Cisplatin is an
antineoplastic drug well recognized for its success in the battle against several types of
cancer in adult, juvenile, and child populations. Meanwhile, this drug is also famous due to its serious side effects, such as hepatotoxicity. This study evaluated the hepatoprotective effectiveness of
Diphenyl Diselenide (PhSe)2 and
Ebselen in a model of
cisplatin-induced toxicity in juvenile rats. Juvenile Wistar rats received a single intraperitoneal (i.p) injection of
cisplatin (6 mg/kg) or
saline solution, at postnatal day (PND) 21.
Ebselen (11 mg/kg) or (PhSe)2 (12 mg/kg) was intragastrically (i.g) administered in rats from PND 21 to PND 25. At PND 26, the blood and liver were collected for the biochemistry assays. A single administration of
cisplatin was enough to alter the makers of hepatic function (an increase of AST activity) and the blood
lipid profile (an increase of
cholesterol and
triglycerides, TG). The
cisplatin-induced metabolic disruption was demonstrated by the increase of
hepatic glycogen and TG contents and
hexokinase,
glucose-6-phosphatase, and
tyrosine aminotransferase activities; a decrease of
citrate synthase activity and the levels of GLUT-2.

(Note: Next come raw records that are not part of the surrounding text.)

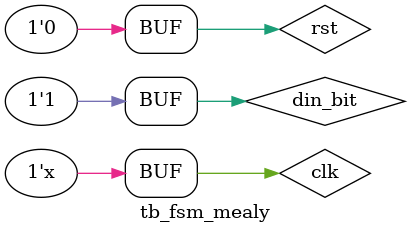
<source format=v>
`timescale 1ns / 1ps

module tb_fsm_mealy ();

    reg clk, rst, din_bit;
    wire dout_bit;

    fsm_mealy dut (
        .clk     (clk),
        .rst     (rst),
        .din_bit (din_bit),
        .dout_bit(dout_bit)
    );

    always #5 clk = ~clk;

    initial begin
        #0;
        clk = 0;
        rst = 1;
        din_bit = 0;
        #20;
        rst = 0;
        din_bit = 1;
        #30;
        din_bit = 0;
        #10;
        din_bit = 1;
    end

endmodule

</source>
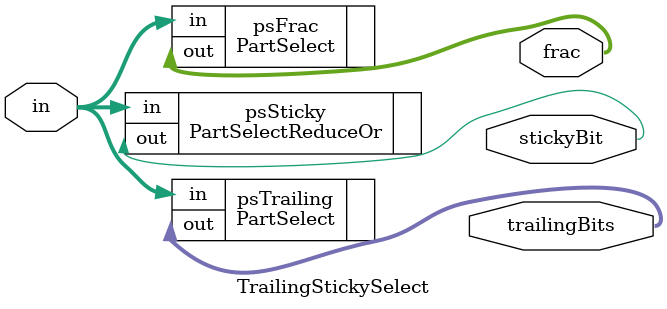
<source format=sv>


module TrailingStickySelect #(parameter IN_WIDTH=8,
                              parameter FRAC=8,
                              parameter TRAILING_BITS=2)
  (input [IN_WIDTH-1:0] in,
   output logic [FRAC-1:0] frac,
   output logic [TRAILING_BITS-1:0] trailingBits,
   output logic stickyBit);

  PartSelect #(.IN_WIDTH(IN_WIDTH),
               .START_IDX(IN_WIDTH-1),
               .OUT_WIDTH(FRAC))
  psFrac(.in(in),
         .out(frac));

  PartSelect #(.IN_WIDTH(IN_WIDTH),
               .START_IDX(IN_WIDTH-1-FRAC),
               .OUT_WIDTH(TRAILING_BITS))
  psTrailing(.in(in),
             .out(trailingBits));

  PartSelectReduceOr #(.IN_WIDTH(IN_WIDTH),
                       .START_IDX(IN_WIDTH-1-FRAC-TRAILING_BITS),
                       .END_IDX(0))
  psSticky(.in(in),
           .out(stickyBit));
endmodule

</source>
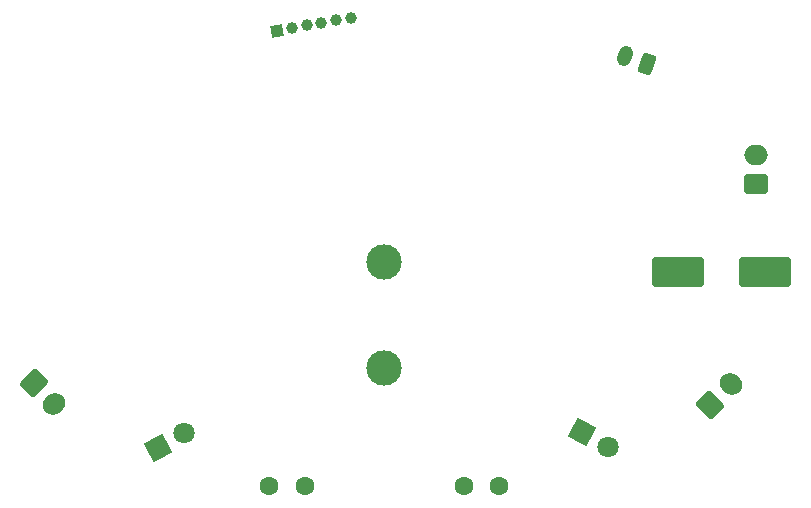
<source format=gbr>
%TF.GenerationSoftware,KiCad,Pcbnew,7.0.1*%
%TF.CreationDate,2023-08-08T22:15:58+07:00*%
%TF.ProjectId,BL706 Robot,424c3730-3620-4526-9f62-6f742e6b6963,rev?*%
%TF.SameCoordinates,Original*%
%TF.FileFunction,Soldermask,Bot*%
%TF.FilePolarity,Negative*%
%FSLAX46Y46*%
G04 Gerber Fmt 4.6, Leading zero omitted, Abs format (unit mm)*
G04 Created by KiCad (PCBNEW 7.0.1) date 2023-08-08 22:15:58*
%MOMM*%
%LPD*%
G01*
G04 APERTURE LIST*
G04 Aperture macros list*
%AMRoundRect*
0 Rectangle with rounded corners*
0 $1 Rounding radius*
0 $2 $3 $4 $5 $6 $7 $8 $9 X,Y pos of 4 corners*
0 Add a 4 corners polygon primitive as box body*
4,1,4,$2,$3,$4,$5,$6,$7,$8,$9,$2,$3,0*
0 Add four circle primitives for the rounded corners*
1,1,$1+$1,$2,$3*
1,1,$1+$1,$4,$5*
1,1,$1+$1,$6,$7*
1,1,$1+$1,$8,$9*
0 Add four rect primitives between the rounded corners*
20,1,$1+$1,$2,$3,$4,$5,0*
20,1,$1+$1,$4,$5,$6,$7,0*
20,1,$1+$1,$6,$7,$8,$9,0*
20,1,$1+$1,$8,$9,$2,$3,0*%
%AMHorizOval*
0 Thick line with rounded ends*
0 $1 width*
0 $2 $3 position (X,Y) of the first rounded end (center of the circle)*
0 $4 $5 position (X,Y) of the second rounded end (center of the circle)*
0 Add line between two ends*
20,1,$1,$2,$3,$4,$5,0*
0 Add two circle primitives to create the rounded ends*
1,1,$1,$2,$3*
1,1,$1,$4,$5*%
%AMRotRect*
0 Rectangle, with rotation*
0 The origin of the aperture is its center*
0 $1 length*
0 $2 width*
0 $3 Rotation angle, in degrees counterclockwise*
0 Add horizontal line*
21,1,$1,$2,0,0,$3*%
G04 Aperture macros list end*
%ADD10RotRect,1.800000X1.800000X331.500000*%
%ADD11C,1.800000*%
%ADD12RotRect,1.800000X1.800000X28.500000*%
%ADD13RotRect,1.000000X1.000000X100.000000*%
%ADD14HorizOval,1.000000X0.000000X0.000000X0.000000X0.000000X0*%
%ADD15C,1.600000*%
%ADD16C,3.000000*%
%ADD17RoundRect,0.250000X-1.950000X-1.000000X1.950000X-1.000000X1.950000X1.000000X-1.950000X1.000000X0*%
%ADD18RoundRect,0.250000X0.750000X-0.600000X0.750000X0.600000X-0.750000X0.600000X-0.750000X-0.600000X0*%
%ADD19O,2.000000X1.700000*%
%ADD20RoundRect,0.250000X0.542655X0.467601X-0.115130X0.707015X-0.542655X-0.467601X0.115130X-0.707015X0*%
%ADD21HorizOval,1.200000X0.094056X0.258415X-0.094056X-0.258415X0*%
%ADD22RoundRect,0.250000X-0.954594X-0.106066X-0.106066X-0.954594X0.954594X0.106066X0.106066X0.954594X0*%
%ADD23HorizOval,1.700000X-0.106066X-0.106066X0.106066X0.106066X0*%
%ADD24RoundRect,0.250000X0.106066X-0.954594X0.954594X-0.106066X-0.106066X0.954594X-0.954594X0.106066X0*%
%ADD25HorizOval,1.700000X-0.106066X0.106066X0.106066X-0.106066X0*%
G04 APERTURE END LIST*
D10*
%TO.C,D3*%
X216549452Y-143320894D03*
D11*
X218781647Y-144532877D03*
%TD*%
D12*
%TO.C,D4*%
X180653505Y-144613790D03*
D11*
X182885700Y-143401807D03*
%TD*%
D13*
%TO.C,J2*%
X190746471Y-109302666D03*
D14*
X191997177Y-109082133D03*
X193247883Y-108861600D03*
X194498589Y-108641066D03*
X195749294Y-108420533D03*
X197000000Y-108200000D03*
%TD*%
D15*
%TO.C,R18*%
X193100000Y-147900000D03*
X190100000Y-147900000D03*
%TD*%
D16*
%TO.C,H2*%
X199800000Y-137900000D03*
%TD*%
D15*
%TO.C,R21*%
X206550000Y-147900000D03*
X209550000Y-147900000D03*
%TD*%
D16*
%TO.C,H1*%
X199800000Y-128900000D03*
%TD*%
D17*
%TO.C,C35*%
X224700000Y-129780000D03*
X232100000Y-129780000D03*
%TD*%
D18*
%TO.C,LS1*%
X231300000Y-122300000D03*
D19*
X231300000Y-119800000D03*
%TD*%
D20*
%TO.C,BT1*%
X222050000Y-112150000D03*
D21*
X220170615Y-111465960D03*
%TD*%
D22*
%TO.C,M1*%
X170132233Y-139132233D03*
D23*
X171900000Y-140900000D03*
%TD*%
D24*
%TO.C,M2*%
X227427348Y-140965115D03*
D25*
X229195115Y-139197348D03*
%TD*%
M02*

</source>
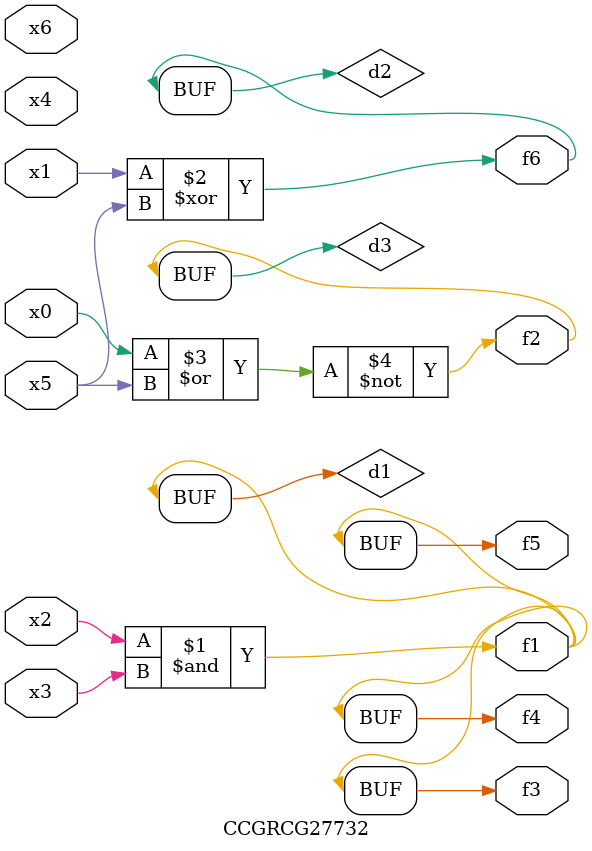
<source format=v>
module CCGRCG27732(
	input x0, x1, x2, x3, x4, x5, x6,
	output f1, f2, f3, f4, f5, f6
);

	wire d1, d2, d3;

	and (d1, x2, x3);
	xor (d2, x1, x5);
	nor (d3, x0, x5);
	assign f1 = d1;
	assign f2 = d3;
	assign f3 = d1;
	assign f4 = d1;
	assign f5 = d1;
	assign f6 = d2;
endmodule

</source>
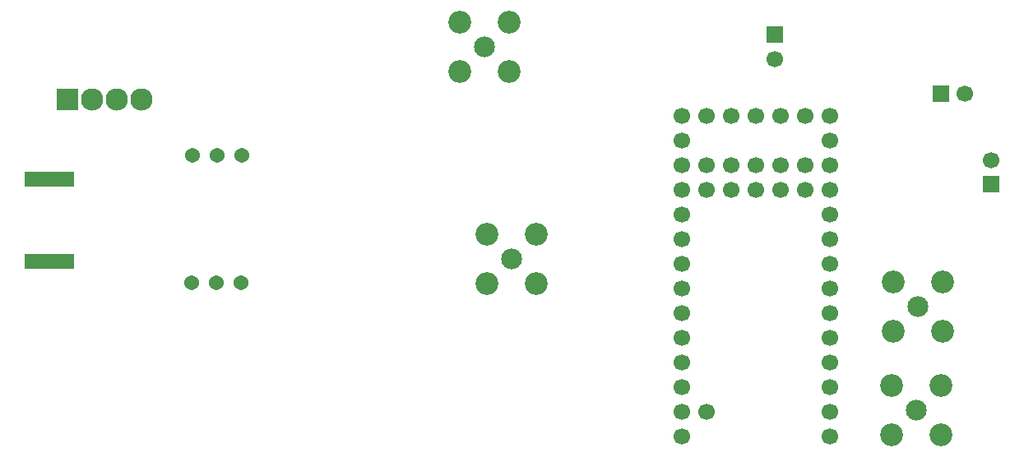
<source format=gbr>
%TF.GenerationSoftware,KiCad,Pcbnew,5.1.6-c6e7f7d~86~ubuntu18.04.1*%
%TF.CreationDate,2020-11-01T20:36:20-05:00*%
%TF.ProjectId,Senior-Design-Radar-Group,53656e69-6f72-42d4-9465-7369676e2d52,rev?*%
%TF.SameCoordinates,Original*%
%TF.FileFunction,Soldermask,Bot*%
%TF.FilePolarity,Negative*%
%FSLAX46Y46*%
G04 Gerber Fmt 4.6, Leading zero omitted, Abs format (unit mm)*
G04 Created by KiCad (PCBNEW 5.1.6-c6e7f7d~86~ubuntu18.04.1) date 2020-11-01 20:36:20*
%MOMM*%
%LPD*%
G01*
G04 APERTURE LIST*
%ADD10C,2.350000*%
%ADD11C,2.150000*%
%ADD12C,1.700000*%
%ADD13C,1.540000*%
%ADD14C,2.300000*%
%ADD15R,2.300000X2.300000*%
%ADD16R,5.180000X1.600000*%
%ADD17R,1.700000X1.700000*%
G04 APERTURE END LIST*
D10*
%TO.C,J3*%
X138074400Y-149225000D03*
X138074400Y-144145000D03*
X143154400Y-144145000D03*
X143154400Y-149225000D03*
D11*
X140614400Y-146685000D03*
%TD*%
D10*
%TO.C,J8*%
X138171000Y-133470200D03*
X143251000Y-133470200D03*
X143251000Y-138550200D03*
X138171000Y-138550200D03*
D11*
X140711000Y-136010200D03*
%TD*%
D12*
%TO.C,U1*%
X129108200Y-123977400D03*
X129108200Y-121437400D03*
X126568200Y-123977400D03*
X126568200Y-121437400D03*
X124028200Y-123977400D03*
X124028200Y-121437400D03*
X121488200Y-123977400D03*
X121488200Y-121437400D03*
X118948200Y-123977400D03*
X118948200Y-121437400D03*
X131648200Y-149377400D03*
X131648200Y-146837400D03*
X131648200Y-144297400D03*
X131648200Y-141757400D03*
X131648200Y-139217400D03*
X131648200Y-136677400D03*
X131648200Y-134137400D03*
X131648200Y-131597400D03*
X131648200Y-129057400D03*
X131648200Y-126517400D03*
X131648200Y-123977400D03*
X131648200Y-121437400D03*
X131648200Y-118897400D03*
X118948200Y-146837400D03*
X116408200Y-149377400D03*
X116408200Y-146837400D03*
X116408200Y-144297400D03*
X116408200Y-141757400D03*
X116408200Y-139217400D03*
X116408200Y-136677400D03*
X116408200Y-134137400D03*
X116408200Y-131597400D03*
X116408200Y-129057400D03*
X116408200Y-126517400D03*
X116408200Y-123977400D03*
X116408200Y-121437400D03*
X116408200Y-118897400D03*
X131648200Y-116357400D03*
X129108200Y-116357400D03*
X126568200Y-116357400D03*
X116408200Y-116357400D03*
X118948200Y-116357400D03*
X121488200Y-116357400D03*
X124028200Y-116357400D03*
%TD*%
D10*
%TO.C,J6*%
X96418400Y-133629400D03*
X96418400Y-128549400D03*
X101498400Y-128549400D03*
X101498400Y-133629400D03*
D11*
X98958400Y-131089400D03*
%TD*%
D10*
%TO.C,J4*%
X93573600Y-111810800D03*
X93573600Y-106730800D03*
X98653600Y-106730800D03*
X98653600Y-111810800D03*
D11*
X96113600Y-109270800D03*
%TD*%
D13*
%TO.C,RV2*%
X71069200Y-133578600D03*
X68529200Y-133578600D03*
X65989200Y-133578600D03*
%TD*%
%TO.C,RV1*%
X71120000Y-120421400D03*
X68580000Y-120421400D03*
X66040000Y-120421400D03*
%TD*%
D14*
%TO.C,J7*%
X60782200Y-114655600D03*
X58242200Y-114655600D03*
X55702200Y-114655600D03*
D15*
X53162200Y-114655600D03*
%TD*%
D16*
%TO.C,J2*%
X51358800Y-131385200D03*
X51358800Y-122885200D03*
%TD*%
D12*
%TO.C,C3*%
X148310600Y-120944000D03*
D17*
X148310600Y-123444000D03*
%TD*%
D12*
%TO.C,C2*%
X125984000Y-110526200D03*
D17*
X125984000Y-108026200D03*
%TD*%
D12*
%TO.C,C1*%
X145592800Y-114122200D03*
D17*
X143092800Y-114122200D03*
%TD*%
M02*

</source>
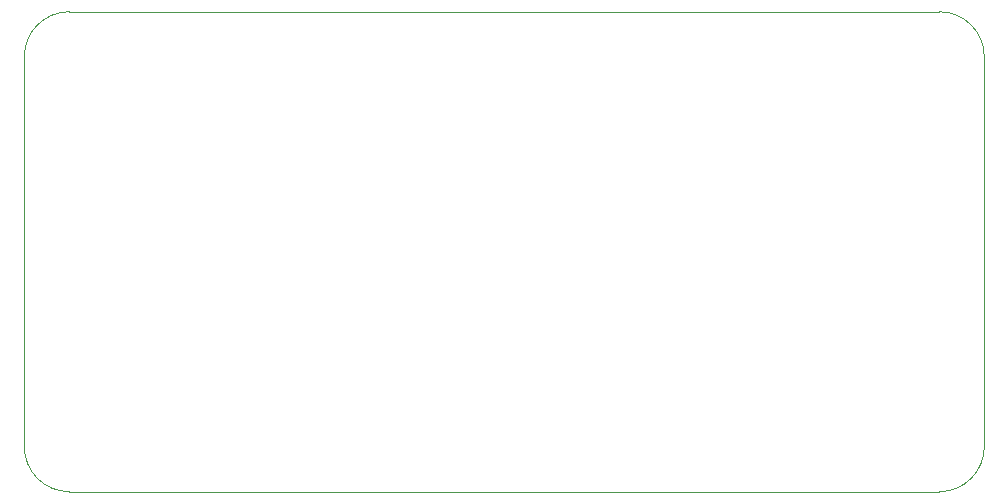
<source format=gm1>
%TF.GenerationSoftware,KiCad,Pcbnew,(5.1.8)-1*%
%TF.CreationDate,2021-02-05T23:43:27+01:00*%
%TF.ProjectId,C64 Joystick Adapter,43363420-4a6f-4797-9374-69636b204164,rev?*%
%TF.SameCoordinates,Original*%
%TF.FileFunction,Profile,NP*%
%FSLAX46Y46*%
G04 Gerber Fmt 4.6, Leading zero omitted, Abs format (unit mm)*
G04 Created by KiCad (PCBNEW (5.1.8)-1) date 2021-02-05 23:43:27*
%MOMM*%
%LPD*%
G01*
G04 APERTURE LIST*
%TA.AperFunction,Profile*%
%ADD10C,0.050000*%
%TD*%
G04 APERTURE END LIST*
D10*
X177165000Y-108585000D02*
G75*
G02*
X173355000Y-112395000I-3810000J0D01*
G01*
X173355000Y-71755000D02*
G75*
G02*
X177165000Y-75565000I0J-3810000D01*
G01*
X95885000Y-75565000D02*
G75*
G02*
X99695000Y-71755000I3810000J0D01*
G01*
X99695000Y-112395000D02*
G75*
G02*
X95885000Y-108585000I0J3810000D01*
G01*
X173355000Y-112395000D02*
X99695000Y-112395000D01*
X177165000Y-75565000D02*
X177165000Y-108585000D01*
X99695000Y-71755000D02*
X173355000Y-71755000D01*
X95885000Y-108585000D02*
X95885000Y-75565000D01*
M02*

</source>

Cisplatin-induced hepatic oxidative stress was characterized by an increase in
reactive oxygen species,
TBARS,
protein carbonyl, and Nox levels as well as the decrease in NPSH levels.
Ebselen and (PhSe)2 were effective against all alterations caused by this
chemotherapy medication. The present findings highlight the (PhSe)2 and
Ebselen similar hepatoprotective effectiveness against
cisplatin-induced disruption of metabolic homeostasis and redox balance in juvenile rats.